Source document Start Marker

Scottish Government on ‘Mackerel War’ & Climate Change (May 2013)

Interview of the Scottish Fisheries Minister Richard Lochhead at ESE 2013, Brussels (April 23, 2013)

by Bertrand Charron, Editor. Posted 02.05.2013

Of Scottish seafood’s Premiumisation, ‘Mackerel War’, Climate Change and Scottish Independence…

The Scottish Fisheries Minister Richard Lochhead gave SeafoodIntelligence an exclusive interview at the European Seafood Exposition (ESE) in Brussels last week (April 23). He commented on the ‘Premiumisation’ of Scottish seafood and on the latest round of EFF grants; gave the Scottish take on the ongoing, 4-year long & un-sustainable ‘mackerel war’ between the EU, Norway, Iceland and the Faeroes – and suggestions as how to end the stalemate (NE Atlantic mackerel will in 2013 will likely overfished by 50%!); Mr Lochhead also expanded on preparedness & mitigation to climate change impacts; and last but not least: made the fisheries case for Scottish Independence…


 1) On the ‘Premiumisation’ of Scottish seafood & the latest round of EFF grants

Minister R. Lochhead:

“World demand for seafood is continuing to rise and that offer a fantastic opportunity for Scotland as a major European producing nation. We are very lucky to have a large number of innovating companies who are very much exports-orientated. And given my desire for us to add value to every fish landed in Scotland, I want to support the premiumisation of Scottish seafood to tap into those opportunities. Therefore it is very encouraging that in the latest round of fisheries grants – which amounts to £2.6 million – there are many processing companies as well as many fishing vessels wanting to adapt, innovate and expand into the future. So that’s clearly a vote of confidence in the future of the seafood sector in Scotland.”

[Re. £438,007 funding to supply a personal flotation device to every fisherman in Scotland]

“Clearly safety at sea is something we treat very seriously and too many fishermen in the past have paid the ultimate price for putting fish on our table. Therefore I’m very encouraged that the fishing organizations have come forward with this proposal for every fisherman in Scotland to have a personal floatation device, and that is a very good use of public money to support that safety-at-sea initiative, and that’s part of the professionalization of the industry in Scotland.”

2)   Commenting on the Mackerel Dispute: what is the solution to end this 4-year deadlock?

“Because the mackerel stock is of enormous value to so many different countries and with it being an international stock, it’s very important that we have a international management framework in place, otherwise the stock will not be here in a few years time – potentially – and that would be an economic and social disaster for many fishing communities relying upon it. And of course it is a health food which it would be irresponsible to jeopardize.

“So for both conservation and economic reasons, we really have to get back into place an international agreement. If every country took the view that we’ll fish that stock as much as possible when it’s in its own waters, then clearly that’s a recipe for disaster and will spell the end of a very important successful stock. That’s why it’s really important we do everything we can to persuade Iceland and the Faeroese Islands to come back to the negotiating table.

“There was after all a management regime in place for a decade which has let the stock get healthy in the first place, and that should be remembered.

“If all countries’ response is moving forward, we can have a healthy stock for decades to come. But if countries walk away from international agreements, or refuse to participate and set their own unilateral quotas, then we’re all losers. […] I hope Iceland the Faroese will both recognize the need to come back to the negotiating table and do just that: negotiate..

Source document End Marker
Excerpted data Start Marker

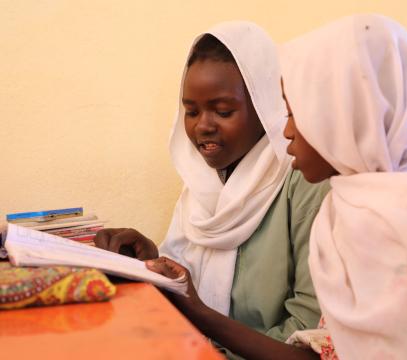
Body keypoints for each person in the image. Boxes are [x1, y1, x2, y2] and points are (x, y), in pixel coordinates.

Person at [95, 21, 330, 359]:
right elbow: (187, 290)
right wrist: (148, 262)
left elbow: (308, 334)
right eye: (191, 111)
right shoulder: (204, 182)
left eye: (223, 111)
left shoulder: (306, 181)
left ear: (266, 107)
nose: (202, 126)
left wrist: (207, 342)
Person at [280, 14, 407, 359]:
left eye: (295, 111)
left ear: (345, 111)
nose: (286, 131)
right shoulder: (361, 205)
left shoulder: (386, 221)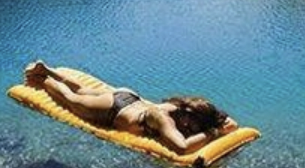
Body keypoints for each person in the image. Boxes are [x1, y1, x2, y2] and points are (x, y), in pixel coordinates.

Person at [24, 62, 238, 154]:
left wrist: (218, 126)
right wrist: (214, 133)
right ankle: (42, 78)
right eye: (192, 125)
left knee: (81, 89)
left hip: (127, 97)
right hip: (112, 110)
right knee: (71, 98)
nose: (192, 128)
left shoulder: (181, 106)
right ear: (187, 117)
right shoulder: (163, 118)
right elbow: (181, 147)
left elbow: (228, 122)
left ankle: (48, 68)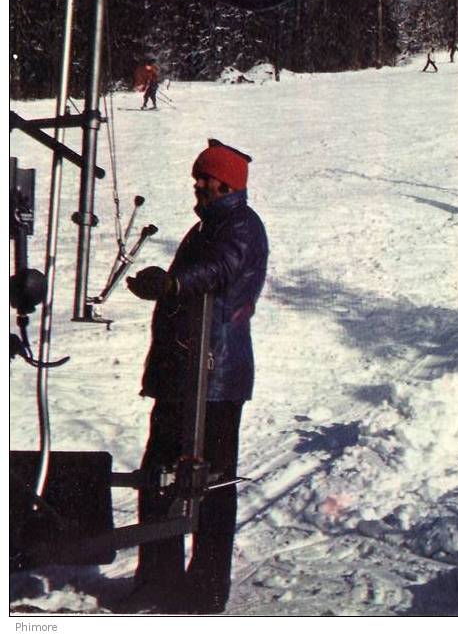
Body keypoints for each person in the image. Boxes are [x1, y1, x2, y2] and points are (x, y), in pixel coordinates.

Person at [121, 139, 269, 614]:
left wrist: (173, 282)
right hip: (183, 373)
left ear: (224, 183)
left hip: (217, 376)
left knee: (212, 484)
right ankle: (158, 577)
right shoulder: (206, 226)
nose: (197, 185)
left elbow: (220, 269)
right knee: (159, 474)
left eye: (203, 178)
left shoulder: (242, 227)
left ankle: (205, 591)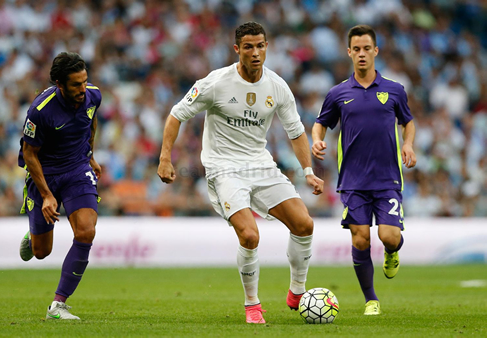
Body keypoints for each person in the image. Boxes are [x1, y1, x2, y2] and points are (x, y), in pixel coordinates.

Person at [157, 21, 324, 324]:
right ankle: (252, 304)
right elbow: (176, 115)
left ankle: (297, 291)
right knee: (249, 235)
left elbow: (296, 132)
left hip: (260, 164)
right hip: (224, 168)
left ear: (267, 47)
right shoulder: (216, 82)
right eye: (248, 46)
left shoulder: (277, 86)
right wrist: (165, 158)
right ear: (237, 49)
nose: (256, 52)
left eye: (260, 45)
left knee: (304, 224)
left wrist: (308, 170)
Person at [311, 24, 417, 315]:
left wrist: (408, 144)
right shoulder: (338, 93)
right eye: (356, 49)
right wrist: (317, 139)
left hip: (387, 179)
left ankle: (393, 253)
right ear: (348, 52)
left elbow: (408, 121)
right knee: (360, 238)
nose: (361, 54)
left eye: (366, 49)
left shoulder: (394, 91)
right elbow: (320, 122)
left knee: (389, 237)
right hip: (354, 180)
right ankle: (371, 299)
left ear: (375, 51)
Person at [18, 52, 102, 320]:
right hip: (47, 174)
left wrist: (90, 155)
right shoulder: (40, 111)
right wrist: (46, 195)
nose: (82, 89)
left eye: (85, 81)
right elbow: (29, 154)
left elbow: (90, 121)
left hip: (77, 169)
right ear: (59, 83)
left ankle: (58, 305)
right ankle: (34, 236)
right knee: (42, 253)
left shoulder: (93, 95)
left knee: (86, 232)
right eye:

Excerpted data End Marker

Problem requirements — Pull out, word for word, the part of the mackerel and climate change interview between "Scottish Government on" and "(April 23, 2013)", inclusive.

Answer space —
Scottish Government on ‘Mackerel War’ & Climate Change (May 2013)

Interview of the Scottish Fisheries Minister Richard Lochhead at ESE 2013, Brussels (April 23, 2013)